#### TASK OBJECTIVE:
Lay out the lines of the rows from the one containing "Namun, pastikan Anda" through the one containing "Sendiri di Rumah", both included, as a JSON list of strings with one string per line. Leave out any blank lines.

[Dataset entries]
* * *
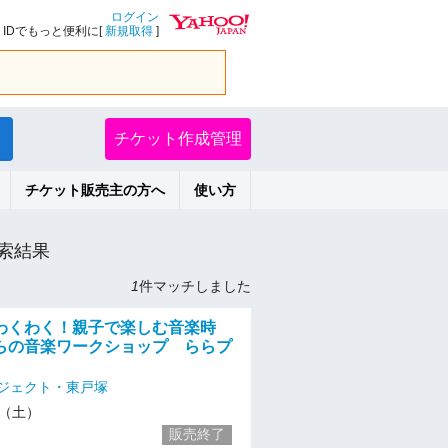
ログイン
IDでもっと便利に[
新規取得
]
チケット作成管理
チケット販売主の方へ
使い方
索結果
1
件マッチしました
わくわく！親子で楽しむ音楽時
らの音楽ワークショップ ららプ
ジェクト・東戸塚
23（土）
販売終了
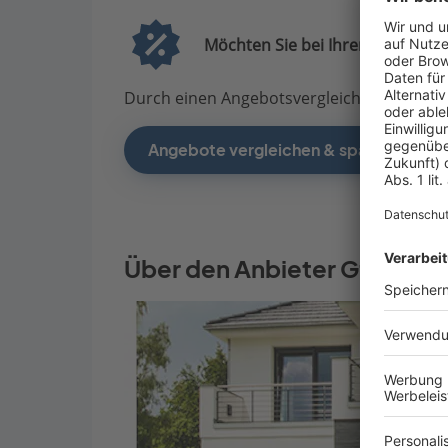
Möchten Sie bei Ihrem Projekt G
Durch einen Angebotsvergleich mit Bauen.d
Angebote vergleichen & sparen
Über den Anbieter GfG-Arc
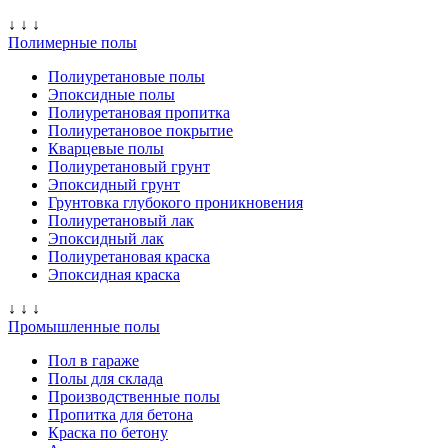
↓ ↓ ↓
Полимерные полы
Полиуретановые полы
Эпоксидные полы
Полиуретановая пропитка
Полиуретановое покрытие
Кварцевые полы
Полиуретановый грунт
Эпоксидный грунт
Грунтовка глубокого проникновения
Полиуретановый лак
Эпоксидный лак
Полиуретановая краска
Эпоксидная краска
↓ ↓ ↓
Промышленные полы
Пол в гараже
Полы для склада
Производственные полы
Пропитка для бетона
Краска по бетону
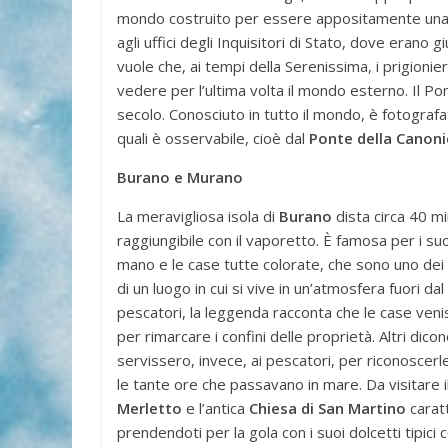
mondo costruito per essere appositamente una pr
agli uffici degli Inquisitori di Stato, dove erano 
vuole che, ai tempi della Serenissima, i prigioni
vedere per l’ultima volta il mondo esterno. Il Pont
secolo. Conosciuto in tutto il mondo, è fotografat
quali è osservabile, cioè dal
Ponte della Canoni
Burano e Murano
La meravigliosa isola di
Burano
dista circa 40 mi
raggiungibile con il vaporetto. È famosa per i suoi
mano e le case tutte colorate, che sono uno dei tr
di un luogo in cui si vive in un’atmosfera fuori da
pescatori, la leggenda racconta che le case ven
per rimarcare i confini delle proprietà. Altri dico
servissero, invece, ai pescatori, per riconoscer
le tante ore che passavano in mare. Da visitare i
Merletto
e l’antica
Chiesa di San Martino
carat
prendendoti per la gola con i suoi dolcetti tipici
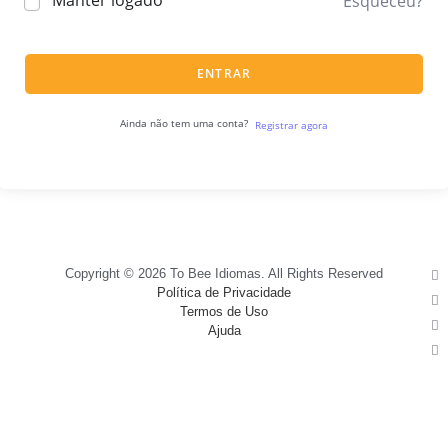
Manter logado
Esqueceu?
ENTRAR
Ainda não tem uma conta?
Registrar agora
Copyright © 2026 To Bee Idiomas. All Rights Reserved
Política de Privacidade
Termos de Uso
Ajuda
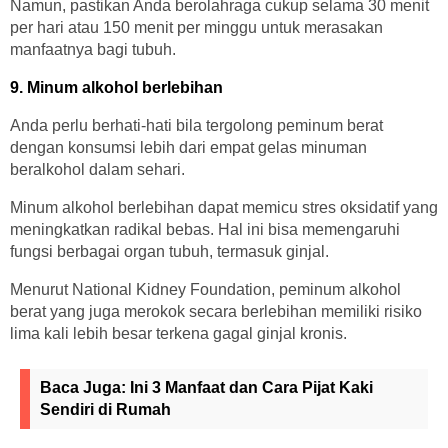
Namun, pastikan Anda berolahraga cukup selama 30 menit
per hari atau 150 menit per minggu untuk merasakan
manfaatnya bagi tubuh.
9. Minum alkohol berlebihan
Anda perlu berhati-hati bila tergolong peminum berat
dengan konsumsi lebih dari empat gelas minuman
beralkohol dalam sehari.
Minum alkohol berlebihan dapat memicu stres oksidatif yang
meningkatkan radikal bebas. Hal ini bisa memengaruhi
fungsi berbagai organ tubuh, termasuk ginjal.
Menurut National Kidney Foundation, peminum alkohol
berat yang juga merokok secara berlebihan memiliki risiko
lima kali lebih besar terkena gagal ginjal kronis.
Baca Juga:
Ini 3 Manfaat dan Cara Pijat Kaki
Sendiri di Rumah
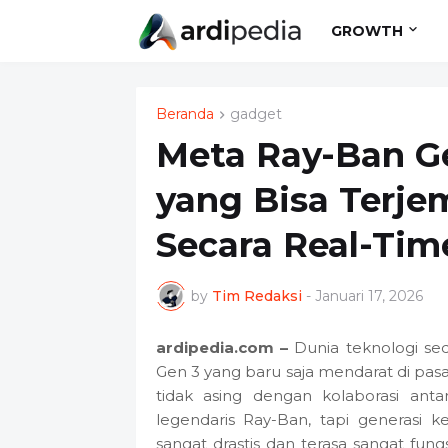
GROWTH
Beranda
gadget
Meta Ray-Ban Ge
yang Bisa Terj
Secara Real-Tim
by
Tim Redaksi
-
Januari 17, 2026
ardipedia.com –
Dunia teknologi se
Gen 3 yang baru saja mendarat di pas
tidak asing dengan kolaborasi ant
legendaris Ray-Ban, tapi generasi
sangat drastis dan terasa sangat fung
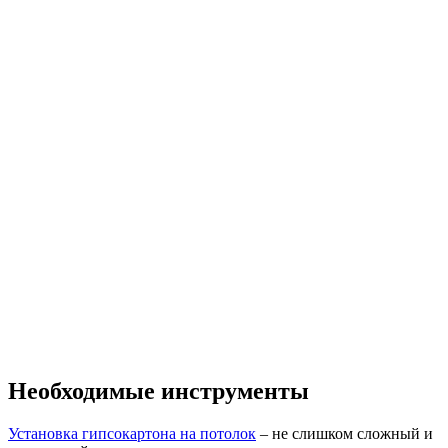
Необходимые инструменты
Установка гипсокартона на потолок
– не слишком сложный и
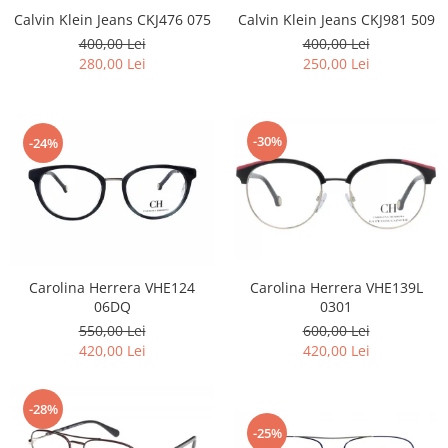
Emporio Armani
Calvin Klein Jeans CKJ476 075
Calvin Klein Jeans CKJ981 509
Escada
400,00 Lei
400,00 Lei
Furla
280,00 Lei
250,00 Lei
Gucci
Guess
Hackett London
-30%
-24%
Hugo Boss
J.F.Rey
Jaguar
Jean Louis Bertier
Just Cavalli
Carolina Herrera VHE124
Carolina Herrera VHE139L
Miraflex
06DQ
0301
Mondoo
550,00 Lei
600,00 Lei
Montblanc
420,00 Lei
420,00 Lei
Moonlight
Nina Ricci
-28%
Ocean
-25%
* * *
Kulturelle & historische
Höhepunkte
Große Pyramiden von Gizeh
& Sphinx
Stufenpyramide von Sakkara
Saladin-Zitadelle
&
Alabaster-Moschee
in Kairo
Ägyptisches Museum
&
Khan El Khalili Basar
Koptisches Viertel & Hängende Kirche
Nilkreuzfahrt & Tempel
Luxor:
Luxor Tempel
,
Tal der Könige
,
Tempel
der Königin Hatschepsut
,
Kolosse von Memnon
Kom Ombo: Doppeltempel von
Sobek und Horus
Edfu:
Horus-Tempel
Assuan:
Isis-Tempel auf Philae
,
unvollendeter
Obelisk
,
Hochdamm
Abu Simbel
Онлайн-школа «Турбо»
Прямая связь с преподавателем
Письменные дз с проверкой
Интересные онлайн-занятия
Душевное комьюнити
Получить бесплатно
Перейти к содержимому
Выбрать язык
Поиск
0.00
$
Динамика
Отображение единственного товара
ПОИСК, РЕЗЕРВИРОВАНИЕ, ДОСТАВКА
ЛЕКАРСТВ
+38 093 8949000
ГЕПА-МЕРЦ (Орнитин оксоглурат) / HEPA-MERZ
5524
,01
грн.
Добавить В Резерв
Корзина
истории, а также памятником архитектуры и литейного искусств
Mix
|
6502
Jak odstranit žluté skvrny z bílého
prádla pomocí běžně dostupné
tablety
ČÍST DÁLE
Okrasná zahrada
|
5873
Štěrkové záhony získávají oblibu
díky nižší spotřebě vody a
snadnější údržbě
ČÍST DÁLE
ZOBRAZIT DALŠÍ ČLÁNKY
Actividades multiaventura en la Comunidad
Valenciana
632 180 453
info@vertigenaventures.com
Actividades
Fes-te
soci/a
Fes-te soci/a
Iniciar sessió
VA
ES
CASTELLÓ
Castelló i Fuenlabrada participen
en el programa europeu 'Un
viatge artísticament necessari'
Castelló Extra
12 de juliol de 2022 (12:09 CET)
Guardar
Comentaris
* * *
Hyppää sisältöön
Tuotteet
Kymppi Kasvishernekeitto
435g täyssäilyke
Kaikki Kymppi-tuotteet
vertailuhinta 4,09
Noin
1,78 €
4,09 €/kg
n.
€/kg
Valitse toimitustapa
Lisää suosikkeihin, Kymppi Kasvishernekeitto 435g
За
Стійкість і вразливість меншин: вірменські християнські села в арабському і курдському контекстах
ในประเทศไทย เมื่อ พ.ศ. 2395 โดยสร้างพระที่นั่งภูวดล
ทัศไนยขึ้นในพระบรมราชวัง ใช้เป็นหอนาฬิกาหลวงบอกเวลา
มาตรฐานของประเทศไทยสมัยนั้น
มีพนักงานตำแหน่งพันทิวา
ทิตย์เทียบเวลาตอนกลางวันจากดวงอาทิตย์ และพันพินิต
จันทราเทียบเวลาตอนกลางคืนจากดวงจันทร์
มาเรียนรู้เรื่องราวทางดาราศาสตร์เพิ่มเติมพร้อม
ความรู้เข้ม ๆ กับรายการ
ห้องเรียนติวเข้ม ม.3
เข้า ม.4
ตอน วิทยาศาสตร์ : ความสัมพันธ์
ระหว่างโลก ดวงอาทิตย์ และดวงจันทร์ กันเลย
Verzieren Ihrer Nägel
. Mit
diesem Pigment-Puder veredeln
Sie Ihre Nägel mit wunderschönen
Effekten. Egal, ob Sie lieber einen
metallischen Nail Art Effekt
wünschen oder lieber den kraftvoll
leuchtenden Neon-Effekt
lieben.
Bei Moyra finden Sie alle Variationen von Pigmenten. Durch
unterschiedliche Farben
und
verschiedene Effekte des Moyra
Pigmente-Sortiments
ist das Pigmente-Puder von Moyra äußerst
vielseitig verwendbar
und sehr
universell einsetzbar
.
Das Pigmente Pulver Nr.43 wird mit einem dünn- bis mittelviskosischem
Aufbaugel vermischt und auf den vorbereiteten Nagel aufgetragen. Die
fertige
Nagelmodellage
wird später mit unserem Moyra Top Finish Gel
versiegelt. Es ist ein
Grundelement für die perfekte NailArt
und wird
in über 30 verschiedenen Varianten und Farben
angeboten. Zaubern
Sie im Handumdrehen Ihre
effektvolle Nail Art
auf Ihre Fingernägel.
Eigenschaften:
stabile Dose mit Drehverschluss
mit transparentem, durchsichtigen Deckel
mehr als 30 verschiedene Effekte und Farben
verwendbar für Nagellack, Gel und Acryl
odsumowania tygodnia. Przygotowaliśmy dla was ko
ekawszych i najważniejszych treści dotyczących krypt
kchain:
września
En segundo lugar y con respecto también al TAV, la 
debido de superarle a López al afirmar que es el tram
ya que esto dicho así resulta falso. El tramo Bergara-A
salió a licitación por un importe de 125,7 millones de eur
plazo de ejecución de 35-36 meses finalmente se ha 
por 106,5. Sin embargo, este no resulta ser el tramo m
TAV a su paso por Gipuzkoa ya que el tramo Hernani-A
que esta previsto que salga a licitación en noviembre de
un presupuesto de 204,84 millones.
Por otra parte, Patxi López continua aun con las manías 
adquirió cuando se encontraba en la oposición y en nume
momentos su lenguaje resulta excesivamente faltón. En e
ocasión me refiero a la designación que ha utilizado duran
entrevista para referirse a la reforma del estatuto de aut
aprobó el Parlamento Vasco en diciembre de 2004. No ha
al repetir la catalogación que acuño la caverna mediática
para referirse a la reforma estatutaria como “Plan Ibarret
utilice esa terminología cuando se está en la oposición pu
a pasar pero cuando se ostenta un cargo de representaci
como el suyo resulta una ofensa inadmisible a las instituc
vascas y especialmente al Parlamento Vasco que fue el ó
* * *
#### EXPECTED ANSWER:
[
  "Namun, pastikan Anda berolahraga cukup selama 30 menit",
  "per hari atau 150 menit per minggu untuk merasakan",
  "manfaatnya bagi tubuh.",
  "9. Minum alkohol berlebihan",
  "Anda perlu berhati-hati bila tergolong peminum berat",
  "dengan konsumsi lebih dari empat gelas minuman",
  "beralkohol dalam sehari.",
  "Minum alkohol berlebihan dapat memicu stres oksidatif yang",
  "meningkatkan radikal bebas. Hal ini bisa memengaruhi",
  "fungsi berbagai organ tubuh, termasuk ginjal.",
  "Menurut National Kidney Foundation, peminum alkohol",
  "berat yang juga merokok secara berlebihan memiliki risiko",
  "lima kali lebih besar terkena gagal ginjal kronis.",
  "Baca Juga:",
  "Ini 3 Manfaat dan Cara Pijat Kaki",
  "Sendiri di Rumah"
]